Brief: Every line of the data should be output word for word.

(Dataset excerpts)
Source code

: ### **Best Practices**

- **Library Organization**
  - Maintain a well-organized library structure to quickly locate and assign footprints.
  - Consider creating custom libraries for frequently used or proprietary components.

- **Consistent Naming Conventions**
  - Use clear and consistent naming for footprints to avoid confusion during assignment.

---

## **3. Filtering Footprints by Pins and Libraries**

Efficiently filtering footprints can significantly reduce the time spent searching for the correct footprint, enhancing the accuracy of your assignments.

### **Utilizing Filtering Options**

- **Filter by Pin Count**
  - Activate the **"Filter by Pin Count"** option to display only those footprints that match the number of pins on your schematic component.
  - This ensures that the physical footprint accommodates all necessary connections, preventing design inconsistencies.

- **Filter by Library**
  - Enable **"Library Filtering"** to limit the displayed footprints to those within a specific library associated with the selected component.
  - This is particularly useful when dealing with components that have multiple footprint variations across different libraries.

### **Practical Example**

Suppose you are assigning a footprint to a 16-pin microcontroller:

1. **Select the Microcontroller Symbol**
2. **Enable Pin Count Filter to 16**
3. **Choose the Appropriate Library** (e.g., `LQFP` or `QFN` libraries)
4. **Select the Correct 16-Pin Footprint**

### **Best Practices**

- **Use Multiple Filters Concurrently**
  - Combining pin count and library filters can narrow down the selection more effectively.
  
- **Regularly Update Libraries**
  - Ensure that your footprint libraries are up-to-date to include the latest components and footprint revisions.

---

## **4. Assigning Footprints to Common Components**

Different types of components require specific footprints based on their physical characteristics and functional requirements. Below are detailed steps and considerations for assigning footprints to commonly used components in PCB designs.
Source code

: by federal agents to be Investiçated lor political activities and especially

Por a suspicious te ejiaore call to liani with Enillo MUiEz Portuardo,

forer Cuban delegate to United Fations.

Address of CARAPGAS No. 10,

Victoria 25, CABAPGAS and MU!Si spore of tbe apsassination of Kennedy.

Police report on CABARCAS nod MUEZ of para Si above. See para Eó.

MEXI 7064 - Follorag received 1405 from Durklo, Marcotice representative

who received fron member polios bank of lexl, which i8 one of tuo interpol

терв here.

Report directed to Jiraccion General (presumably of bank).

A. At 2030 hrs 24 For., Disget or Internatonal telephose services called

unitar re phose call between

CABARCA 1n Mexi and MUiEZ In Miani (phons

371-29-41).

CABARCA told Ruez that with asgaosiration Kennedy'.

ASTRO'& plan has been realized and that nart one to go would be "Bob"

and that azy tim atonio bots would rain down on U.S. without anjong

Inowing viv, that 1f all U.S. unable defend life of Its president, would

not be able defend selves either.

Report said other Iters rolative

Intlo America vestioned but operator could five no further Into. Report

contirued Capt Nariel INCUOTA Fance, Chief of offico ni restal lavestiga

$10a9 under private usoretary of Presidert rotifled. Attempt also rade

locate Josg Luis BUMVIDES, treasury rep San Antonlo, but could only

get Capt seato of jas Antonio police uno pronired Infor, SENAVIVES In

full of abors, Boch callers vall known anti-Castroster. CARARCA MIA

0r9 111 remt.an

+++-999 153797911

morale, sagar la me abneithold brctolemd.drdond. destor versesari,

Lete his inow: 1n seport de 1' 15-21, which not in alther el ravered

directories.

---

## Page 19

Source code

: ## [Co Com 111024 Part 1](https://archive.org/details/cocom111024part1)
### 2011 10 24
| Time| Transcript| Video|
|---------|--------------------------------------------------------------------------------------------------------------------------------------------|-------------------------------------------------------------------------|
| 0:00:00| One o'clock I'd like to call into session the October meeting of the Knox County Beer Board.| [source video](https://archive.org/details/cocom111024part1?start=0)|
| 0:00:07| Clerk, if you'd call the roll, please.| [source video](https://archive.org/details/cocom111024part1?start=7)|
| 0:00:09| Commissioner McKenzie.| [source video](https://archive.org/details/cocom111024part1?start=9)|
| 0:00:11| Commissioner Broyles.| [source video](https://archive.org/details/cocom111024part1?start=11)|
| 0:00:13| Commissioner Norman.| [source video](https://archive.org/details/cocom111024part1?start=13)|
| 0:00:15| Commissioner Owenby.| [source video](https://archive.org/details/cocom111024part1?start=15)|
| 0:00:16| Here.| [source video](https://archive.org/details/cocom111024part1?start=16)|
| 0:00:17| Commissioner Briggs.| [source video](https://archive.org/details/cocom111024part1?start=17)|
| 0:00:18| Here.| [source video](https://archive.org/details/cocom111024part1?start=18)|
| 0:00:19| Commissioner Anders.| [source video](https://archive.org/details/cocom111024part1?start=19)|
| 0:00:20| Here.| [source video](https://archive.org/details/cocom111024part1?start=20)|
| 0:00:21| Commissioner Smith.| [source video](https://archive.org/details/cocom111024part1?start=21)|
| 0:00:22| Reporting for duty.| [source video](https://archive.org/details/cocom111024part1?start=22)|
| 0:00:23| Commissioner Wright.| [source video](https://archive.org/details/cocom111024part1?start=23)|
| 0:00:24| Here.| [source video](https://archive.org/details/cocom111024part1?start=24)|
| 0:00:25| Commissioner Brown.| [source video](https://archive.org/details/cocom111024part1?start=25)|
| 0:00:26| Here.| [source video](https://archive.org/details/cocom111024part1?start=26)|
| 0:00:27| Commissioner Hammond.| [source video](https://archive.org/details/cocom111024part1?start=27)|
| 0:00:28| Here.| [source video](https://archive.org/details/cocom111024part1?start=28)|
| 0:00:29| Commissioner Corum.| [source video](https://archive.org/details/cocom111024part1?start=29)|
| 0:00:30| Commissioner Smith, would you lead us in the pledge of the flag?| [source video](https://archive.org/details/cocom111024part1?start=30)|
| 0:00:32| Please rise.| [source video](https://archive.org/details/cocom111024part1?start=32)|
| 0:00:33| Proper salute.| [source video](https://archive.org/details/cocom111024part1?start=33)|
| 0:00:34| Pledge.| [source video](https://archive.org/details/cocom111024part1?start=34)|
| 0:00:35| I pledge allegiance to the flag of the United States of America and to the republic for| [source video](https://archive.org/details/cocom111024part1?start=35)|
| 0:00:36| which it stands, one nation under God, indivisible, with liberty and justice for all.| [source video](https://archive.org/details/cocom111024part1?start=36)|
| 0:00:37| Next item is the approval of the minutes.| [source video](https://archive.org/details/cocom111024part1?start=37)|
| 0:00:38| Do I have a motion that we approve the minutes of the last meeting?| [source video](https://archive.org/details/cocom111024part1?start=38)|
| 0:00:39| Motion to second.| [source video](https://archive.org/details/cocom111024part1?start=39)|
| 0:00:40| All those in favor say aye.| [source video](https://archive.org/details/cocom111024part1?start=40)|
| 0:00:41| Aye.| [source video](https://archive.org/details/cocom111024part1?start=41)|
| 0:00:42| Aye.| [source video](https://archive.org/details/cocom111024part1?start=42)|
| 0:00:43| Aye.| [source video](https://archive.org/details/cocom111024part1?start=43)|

Answer:
Source code

: ### **Best Practices**

- **Library Organization**
  - Maintain a well-organized library structure to quickly locate and assign footprints.
  - Consider creating custom libraries for frequently used or proprietary components.

- **Consistent Naming Conventions**
  - Use clear and consistent naming for footprints to avoid confusion during assignment.

---

## **3. Filtering Footprints by Pins and Libraries**

Efficiently filtering footprints can significantly reduce the time spent searching for the correct footprint, enhancing the accuracy of your assignments.

### **Utilizing Filtering Options**

- **Filter by Pin Count**
  - Activate the **"Filter by Pin Count"** option to display only those footprints that match the number of pins on your schematic component.
  - This ensures that the physical footprint accommodates all necessary connections, preventing design inconsistencies.

- **Filter by Library**
  - Enable **"Library Filtering"** to limit the displayed footprints to those within a specific library associated with the selected component.
  - This is particularly useful when dealing with components that have multiple footprint variations across different libraries.

### **Practical Example**

Suppose you are assigning a footprint to a 16-pin microcontroller:

1. **Select the Microcontroller Symbol**
2. **Enable Pin Count Filter to 16**
3. **Choose the Appropriate Library** (e.g., `LQFP` or `QFN` libraries)
4. **Select the Correct 16-Pin Footprint**

### **Best Practices**

- **Use Multiple Filters Concurrently**
  - Combining pin count and library filters can narrow down the selection more effectively.
  
- **Regularly Update Libraries**
  - Ensure that your footprint libraries are up-to-date to include the latest components and footprint revisions.

---

## **4. Assigning Footprints to Common Components**

Different types of components require specific footprints based on their physical characteristics and functional requirements. Below are detailed steps and considerations for assigning footprints to commonly used components in PCB designs.
Source code

: by federal agents to be Investiçated lor political activities and especially

Por a suspicious te ejiaore call to liani with Enillo MUiEz Portuardo,

forer Cuban delegate to United Fations.

Address of CARAPGAS No. 10,

Victoria 25, CABAPGAS and MU!Si spore of tbe apsassination of Kennedy.

Police report on CABARCAS nod MUEZ of para Si above. See para Eó.

MEXI 7064 - Follorag received 1405 from Durklo, Marcotice representative

who received fron member polios bank of lexl, which i8 one of tuo interpol

терв here.

Report directed to Jiraccion General (presumably of bank).

A. At 2030 hrs 24 For., Disget or Internatonal telephose services called

unitar re phose call between

CABARCA 1n Mexi and MUiEZ In Miani (phons

371-29-41).

CABARCA told Ruez that with asgaosiration Kennedy'.

ASTRO'& plan has been realized and that nart one to go would be "Bob"

and that azy tim atonio bots would rain down on U.S. without anjong

Inowing viv, that 1f all U.S. unable defend life of Its president, would

not be able defend selves either.

Report said other Iters rolative

Intlo America vestioned but operator could five no further Into. Report

contirued Capt Nariel INCUOTA Fance, Chief of offico ni restal lavestiga

$10a9 under private usoretary of Presidert rotifled. Attempt also rade

locate Josg Luis BUMVIDES, treasury rep San Antonlo, but could only

get Capt seato of jas Antonio police uno pronired Infor, SENAVIVES In

full of abors, Boch callers vall known anti-Castroster. CARARCA MIA

0r9 111 remt.an

+++-999 153797911

morale, sagar la me abneithold brctolemd.drdond. destor versesari,

Lete his inow: 1n seport de 1' 15-21, which not in alther el ravered

directories.

---

## Page 19

Source code

: ## [Co Com 111024 Part 1](https://archive.org/details/cocom111024part1)
### 2011 10 24
| Time| Transcript| Video|
|---------|--------------------------------------------------------------------------------------------------------------------------------------------|-------------------------------------------------------------------------|
| 0:00:00| One o'clock I'd like to call into session the October meeting of the Knox County Beer Board.| [source video](https://archive.org/details/cocom111024part1?start=0)|
| 0:00:07| Clerk, if you'd call the roll, please.| [source video](https://archive.org/details/cocom111024part1?start=7)|
| 0:00:09| Commissioner McKenzie.| [source video](https://archive.org/details/cocom111024part1?start=9)|
| 0:00:11| Commissioner Broyles.| [source video](https://archive.org/details/cocom111024part1?start=11)|
| 0:00:13| Commissioner Norman.| [source video](https://archive.org/details/cocom111024part1?start=13)|
| 0:00:15| Commissioner Owenby.| [source video](https://archive.org/details/cocom111024part1?start=15)|
| 0:00:16| Here.| [source video](https://archive.org/details/cocom111024part1?start=16)|
| 0:00:17| Commissioner Briggs.| [source video](https://archive.org/details/cocom111024part1?start=17)|
| 0:00:18| Here.| [source video](https://archive.org/details/cocom111024part1?start=18)|
| 0:00:19| Commissioner Anders.| [source video](https://archive.org/details/cocom111024part1?start=19)|
| 0:00:20| Here.| [source video](https://archive.org/details/cocom111024part1?start=20)|
| 0:00:21| Commissioner Smith.| [source video](https://archive.org/details/cocom111024part1?start=21)|
| 0:00:22| Reporting for duty.| [source video](https://archive.org/details/cocom111024part1?start=22)|
| 0:00:23| Commissioner Wright.| [source video](https://archive.org/details/cocom111024part1?start=23)|
| 0:00:24| Here.| [source video](https://archive.org/details/cocom111024part1?start=24)|
| 0:00:25| Commissioner Brown.| [source video](https://archive.org/details/cocom111024part1?start=25)|
| 0:00:26| Here.| [source video](https://archive.org/details/cocom111024part1?start=26)|
| 0:00:27| Commissioner Hammond.| [source video](https://archive.org/details/cocom111024part1?start=27)|
| 0:00:28| Here.| [source video](https://archive.org/details/cocom111024part1?start=28)|
| 0:00:29| Commissioner Corum.| [source video](https://archive.org/details/cocom111024part1?start=29)|
| 0:00:30| Commissioner Smith, would you lead us in the pledge of the flag?| [source video](https://archive.org/details/cocom111024part1?start=30)|
| 0:00:32| Please rise.| [source video](https://archive.org/details/cocom111024part1?start=32)|
| 0:00:33| Proper salute.| [source video](https://archive.org/details/cocom111024part1?start=33)|
| 0:00:34| Pledge.| [source video](https://archive.org/details/cocom111024part1?start=34)|
| 0:00:35| I pledge allegiance to the flag of the United States of America and to the republic for| [source video](https://archive.org/details/cocom111024part1?start=35)|
| 0:00:36| which it stands, one nation under God, indivisible, with liberty and justice for all.| [source video](https://archive.org/details/cocom111024part1?start=36)|
| 0:00:37| Next item is the approval of the minutes.| [source video](https://archive.org/details/cocom111024part1?start=37)|
| 0:00:38| Do I have a motion that we approve the minutes of the last meeting?| [source video](https://archive.org/details/cocom111024part1?start=38)|
| 0:00:39| Motion to second.| [source video](https://archive.org/details/cocom111024part1?start=39)|
| 0:00:40| All those in favor say aye.| [source video](https://archive.org/details/cocom111024part1?start=40)|
| 0:00:41| Aye.| [source video](https://archive.org/details/cocom111024part1?start=41)|
| 0:00:42| Aye.| [source video](https://archive.org/details/cocom111024part1?start=42)|
| 0:00:43| Aye.| [source video](https://archive.org/details/cocom111024part1?start=43)|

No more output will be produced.